3.1.1 PID tuning methods

The relative simplicity of the PID controller, with only three adjustable constants, has led to the development of many empirical tuning methods. The first two meth- ods to emerge were presented by Ziegler and Nichols in the 1940s [38]. Their step response method is based on an open-loop output parameter response to a step in the control signal (see section 3.5.1 for more information on step response tests).

The PID constants are then related to the process delay and speed, captured in the process response, such that the closed loop system can reject disturbances on the process input quickly. While the step response method uses open loop experiments on the process, Ziegler and Nichols‘ second method requires a closed loop system with a proportional controller active. The gain of the controller is increased until the process starts to oscillate. The controlled process will be on edge of instability when the amplitude of oscillations remains constant.

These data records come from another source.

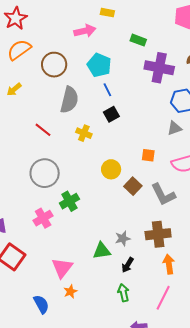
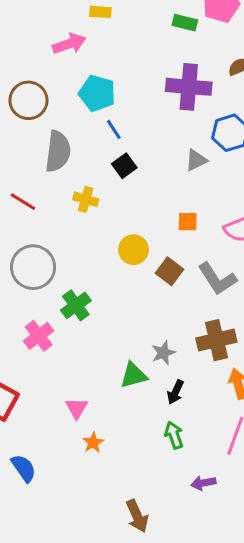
green rectangle: (138, 40) -> (185, 23), moved
gray triangle: (174, 128) -> (196, 160), moved
pink triangle: (62, 268) -> (77, 408), size x0.7
blue semicircle: (41, 304) -> (24, 468), moved

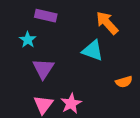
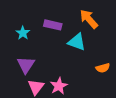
purple rectangle: (46, 16) -> (53, 25), moved
purple triangle: (43, 69) -> (26, 65), moved

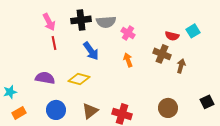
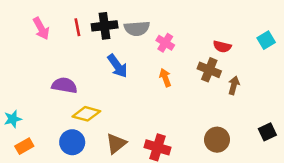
pink arrow: (49, 22) -> (41, 28), moved
cyan square: (193, 31) -> (266, 40), moved
red line: (54, 43) -> (77, 27), moved
purple semicircle: (45, 78) -> (64, 85), moved
yellow diamond: (79, 79) -> (86, 114), moved

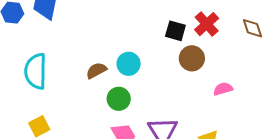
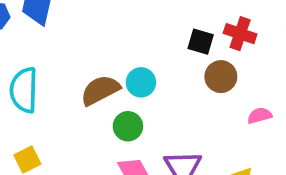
red cross: (207, 24) -> (240, 34), turned -30
brown semicircle: (96, 70) -> (100, 90), size x1.5

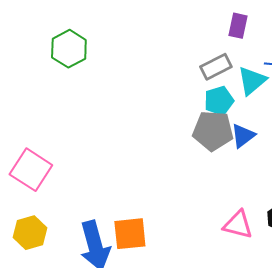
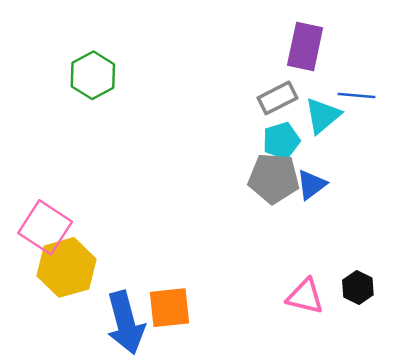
purple rectangle: (238, 26) -> (305, 46), size x1.5
yellow hexagon: (30, 233) -> (67, 267), moved, size x1.4

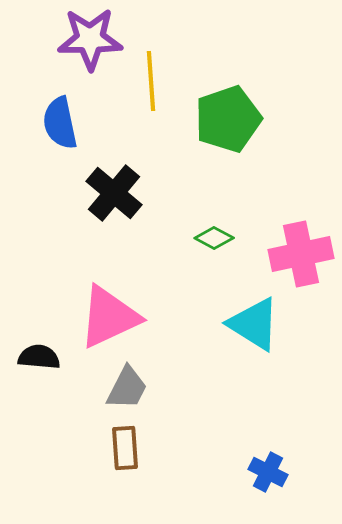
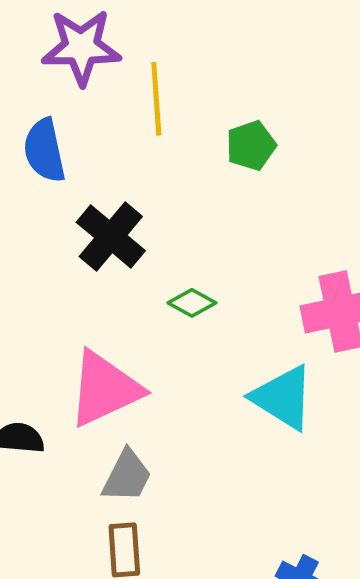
green pentagon: (228, 119) -> (251, 146), size x0.6
green diamond: (214, 238) -> (192, 303), moved

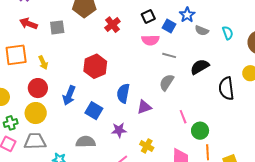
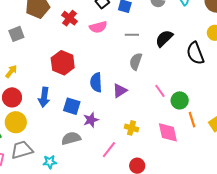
pink semicircle: (150, 40) -> (98, 27), moved
yellow arrow: (43, 63) -> (11, 71), turned -104
purple star: (119, 130) -> (91, 120), moved

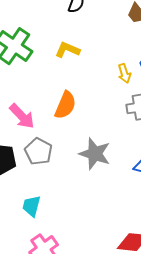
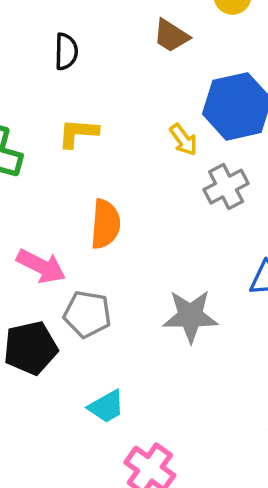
gray star: (95, 154) -> (190, 316), moved
cyan trapezoid: (31, 206) -> (106, 407), turned -115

The frequency and amplitude of this periodic motion can thereafter be used to determine suitable PID constants.

Although the Ziegler-Nichols methods are simple to use, they have drawbacks that have minimized their usefulness over the last decades. The two major drawbacks are that too little process information is used, and that the resulting controllers lack robustness [38].

There have been many improved tuning methods developed since Ziegler-Nichols, such as AMIGO (Approximate M-constrained Integral Gain Optimization) that is a method developed to find more robust controller settings [36]. Another common method in industry is lambda tuning [36]. In this method, the time constant of the closed loop system is set to be related to that of the process.

The PID tuning method used in this study was recently developed and is described in [6]. While many of the most commonly used tuning methods are built on formu- las, this method instead uses computer software to find the controller constants.

This has the advantage that the controller will be specifically optimized for the current process, rather than approximately optimal. There are, for example, several known cases when both AMIGO and lambda tuning need to be modified depend- ing on the process parameters [36]. Furthermore, the used method takes both closed loop robustness and noise sensitivity into account to make the controller tuning even more reliable. The tuning method is even more thoroughly described in [C].